WHAT YOU NEED TO DO: Your job is to return every line of the listing holding the string "Branching".

DATASET EXTRACT:
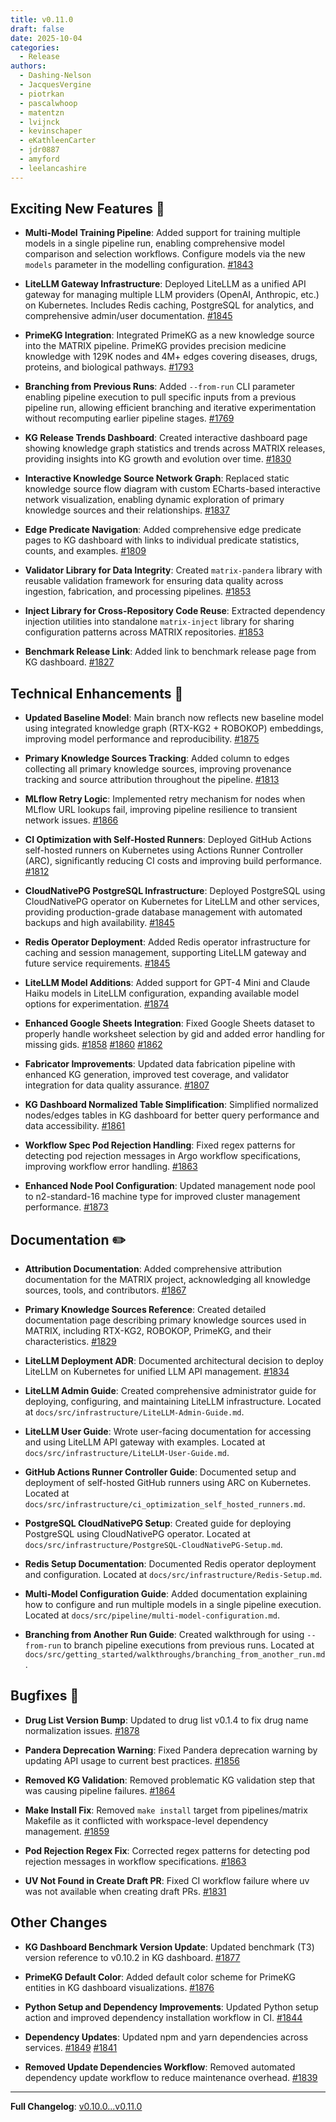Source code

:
 ```yaml
---
title: v0.11.0
draft: false
date: 2025-10-04
categories:
  - Release
authors:
  - Dashing-Nelson
  - JacquesVergine
  - piotrkan
  - pascalwhoop
  - matentzn
  - lvijnck
  - kevinschaper
  - eKathleenCarter
  - jdr0887
  - amyford
  - leelancashire
---
```


## Exciting New Features 🎉

- **Multi-Model Training Pipeline**: Added support for training multiple models in a single pipeline run, enabling comprehensive model comparison and selection workflows. Configure models via the new `models` parameter in the modelling configuration. [#1843](https://github.com/everycure-org/matrix/pull/1843)

- **LiteLLM Gateway Infrastructure**: Deployed LiteLLM as a unified API gateway for managing multiple LLM providers (OpenAI, Anthropic, etc.) on Kubernetes. Includes Redis caching, PostgreSQL for analytics, and comprehensive admin/user documentation. [#1845](https://github.com/everycure-org/matrix/pull/1845)

- **PrimeKG Integration**: Integrated PrimeKG as a new knowledge source into the MATRIX pipeline. PrimeKG provides precision medicine knowledge with 129K nodes and 4M+ edges covering diseases, drugs, proteins, and biological pathways. [#1793](https://github.com/everycure-org/matrix/pull/1793)

- **Branching from Previous Runs**: Added `--from-run` CLI parameter enabling pipeline execution to pull specific inputs from a previous pipeline run, allowing efficient branching and iterative experimentation without recomputing earlier pipeline stages. [#1769](https://github.com/everycure-org/matrix/pull/1769)

- **KG Release Trends Dashboard**: Created interactive dashboard page showing knowledge graph statistics and trends across MATRIX releases, providing insights into KG growth and evolution over time. [#1830](https://github.com/everycure-org/matrix/pull/1830)

- **Interactive Knowledge Source Network Graph**: Replaced static knowledge source flow diagram with custom ECharts-based interactive network visualization, enabling dynamic exploration of primary knowledge sources and their relationships. [#1837](https://github.com/everycure-org/matrix/pull/1837)

- **Edge Predicate Navigation**: Added comprehensive edge predicate pages to KG dashboard with links to individual predicate statistics, counts, and examples. [#1809](https://github.com/everycure-org/matrix/pull/1809)

- **Validator Library for Data Integrity**: Created `matrix-pandera` library with reusable validation framework for ensuring data quality across ingestion, fabrication, and processing pipelines. [#1853](https://github.com/everycure-org/matrix/pull/1853)

- **Inject Library for Cross-Repository Code Reuse**: Extracted dependency injection utilities into standalone `matrix-inject` library for sharing configuration patterns across MATRIX repositories. [#1853](https://github.com/everycure-org/matrix/pull/1853)

- **Benchmark Release Link**: Added link to benchmark release page from KG dashboard. [#1827](https://github.com/everycure-org/matrix/pull/1827)

## Technical Enhancements 🧰

- **Updated Baseline Model**: Main branch now reflects new baseline model using integrated knowledge graph (RTX-KG2 + ROBOKOP) embeddings, improving model performance and reproducibility. [#1875](https://github.com/everycure-org/matrix/pull/1875)

- **Primary Knowledge Sources Tracking**: Added column to edges collecting all primary knowledge sources, improving provenance tracking and source attribution throughout the pipeline. [#1813](https://github.com/everycure-org/matrix/pull/1813)

- **MLflow Retry Logic**: Implemented retry mechanism for nodes when MLflow URL lookups fail, improving pipeline resilience to transient network issues. [#1866](https://github.com/everycure-org/matrix/pull/1866)

- **CI Optimization with Self-Hosted Runners**: Deployed GitHub Actions self-hosted runners on Kubernetes using Actions Runner Controller (ARC), significantly reducing CI costs and improving build performance. [#1812](https://github.com/everycure-org/matrix/pull/1812)

- **CloudNativePG PostgreSQL Infrastructure**: Deployed PostgreSQL using CloudNativePG operator on Kubernetes for LiteLLM and other services, providing production-grade database management with automated backups and high availability. [#1845](https://github.com/everycure-org/matrix/pull/1845)

- **Redis Operator Deployment**: Added Redis operator infrastructure for caching and session management, supporting LiteLLM gateway and future service requirements. [#1845](https://github.com/everycure-org/matrix/pull/1845)

- **LiteLLM Model Additions**: Added support for GPT-4 Mini and Claude Haiku models in LiteLLM configuration, expanding available model options for experimentation. [#1874](https://github.com/everycure-org/matrix/pull/1874)

- **Enhanced Google Sheets Integration**: Fixed Google Sheets dataset to properly handle worksheet selection by gid and added error handling for missing gids. [#1858](https://github.com/everycure-org/matrix/pull/1858) [#1860](https://github.com/everycure-org/matrix/pull/1860) [#1862](https://github.com/everycure-org/matrix/pull/1862)

- **Fabricator Improvements**: Updated data fabrication pipeline with enhanced KG generation, improved test coverage, and validator integration for data quality assurance. [#1807](https://github.com/everycure-org/matrix/pull/1807)

- **KG Dashboard Normalized Table Simplification**: Simplified normalized nodes/edges tables in KG dashboard for better query performance and data accessibility. [#1861](https://github.com/everycure-org/matrix/pull/1861)

- **Workflow Spec Pod Rejection Handling**: Fixed regex patterns for detecting pod rejection messages in Argo workflow specifications, improving workflow error handling. [#1863](https://github.com/everycure-org/matrix/pull/1863)

- **Enhanced Node Pool Configuration**: Updated management node pool to n2-standard-16 machine type for improved cluster management performance. [#1873](https://github.com/everycure-org/matrix/pull/1873)


## Documentation ✏️

- **Attribution Documentation**: Added comprehensive attribution documentation for the MATRIX project, acknowledging all knowledge sources, tools, and contributors. [#1867](https://github.com/everycure-org/matrix/pull/1867)

- **Primary Knowledge Sources Reference**: Created detailed documentation page describing primary knowledge sources used in MATRIX, including RTX-KG2, ROBOKOP, PrimeKG, and their characteristics. [#1829](https://github.com/everycure-org/matrix/pull/1829)

- **LiteLLM Deployment ADR**: Documented architectural decision to deploy LiteLLM on Kubernetes for unified LLM API management. [#1834](https://github.com/everycure-org/matrix/pull/1834)

- **LiteLLM Admin Guide**: Created comprehensive administrator guide for deploying, configuring, and maintaining LiteLLM infrastructure. Located at `docs/src/infrastructure/LiteLLM-Admin-Guide.md`.

- **LiteLLM User Guide**: Wrote user-facing documentation for accessing and using LiteLLM API gateway with examples. Located at `docs/src/infrastructure/LiteLLM-User-Guide.md`.

- **GitHub Actions Runner Controller Guide**: Documented setup and deployment of self-hosted GitHub runners using ARC on Kubernetes. Located at `docs/src/infrastructure/ci_optimization_self_hosted_runners.md`.

- **PostgreSQL CloudNativePG Setup**: Created guide for deploying PostgreSQL using CloudNativePG operator. Located at `docs/src/infrastructure/PostgreSQL-CloudNativePG-Setup.md`.

- **Redis Setup Documentation**: Documented Redis operator deployment and configuration. Located at `docs/src/infrastructure/Redis-Setup.md`.

- **Multi-Model Configuration Guide**: Added documentation explaining how to configure and run multiple models in a single pipeline execution. Located at `docs/src/pipeline/multi-model-configuration.md`.

- **Branching from Another Run Guide**: Created walkthrough for using `--from-run` to branch pipeline executions from previous runs. Located at `docs/src/getting_started/walkthroughs/branching_from_another_run.md`.

## Bugfixes 🐛

- **Drug List Version Bump**: Updated to drug list v0.1.4 to fix drug name normalization issues. [#1878](https://github.com/everycure-org/matrix/pull/1878)

- **Pandera Deprecation Warning**: Fixed Pandera deprecation warning by updating API usage to current best practices. [#1856](https://github.com/everycure-org/matrix/pull/1856)

- **Removed KG Validation**: Removed problematic KG validation step that was causing pipeline failures. [#1864](https://github.com/everycure-org/matrix/pull/1864)

- **Make Install Fix**: Removed `make install` target from pipelines/matrix Makefile as it conflicted with workspace-level dependency management. [#1859](https://github.com/everycure-org/matrix/pull/1859)


- **Pod Rejection Regex Fix**: Corrected regex patterns for detecting pod rejection messages in workflow specifications. [#1863](https://github.com/everycure-org/matrix/pull/1863)

- **UV Not Found in Create Draft PR**: Fixed CI workflow failure where uv was not available when creating draft PRs. [#1831](https://github.com/everycure-org/matrix/pull/1831)

## Other Changes

- **KG Dashboard Benchmark Version Update**: Updated benchmark (T3) version reference to v0.10.2 in KG dashboard. [#1877](https://github.com/everycure-org/matrix/pull/1877)

- **PrimeKG Default Color**: Added default color scheme for PrimeKG entities in KG dashboard visualizations. [#1876](https://github.com/everycure-org/matrix/pull/1876)

- **Python Setup and Dependency Improvements**: Updated Python setup action and improved dependency installation workflow in CI. [#1844](https://github.com/everycure-org/matrix/pull/1844)

- **Dependency Updates**: Updated npm and yarn dependencies across services. [#1849](https://github.com/everycure-org/matrix/pull/1849) [#1841](https://github.com/everycure-org/matrix/pull/1841)

- **Removed Update Dependencies Workflow**: Removed automated dependency update workflow to reduce maintenance overhead. [#1839](https://github.com/everycure-org/matrix/pull/1839)


---

**Full Changelog**: [v0.10.0...v0.11.0](https://github.com/everycure-org/matrix/pull/compare/v0.10.0...v0.11.0)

RESPONSE TO THIS EXERCISE:
- **Branching from Previous Runs**: Added `--from-run` CLI parameter enabling pipeline execution to pull specific inputs from a previous pipeline run, allowing efficient branching and iterative experimentation without recomputing earlier pipeline stages. [#1769](https://github.com/everycure-org/matrix/pull/1769)
- **Branching from Another Run Guide**: Created walkthrough for using `--from-run` to branch pipeline executions from previous runs. Located at `docs/src/getting_started/walkthroughs/branching_from_another_run.md`.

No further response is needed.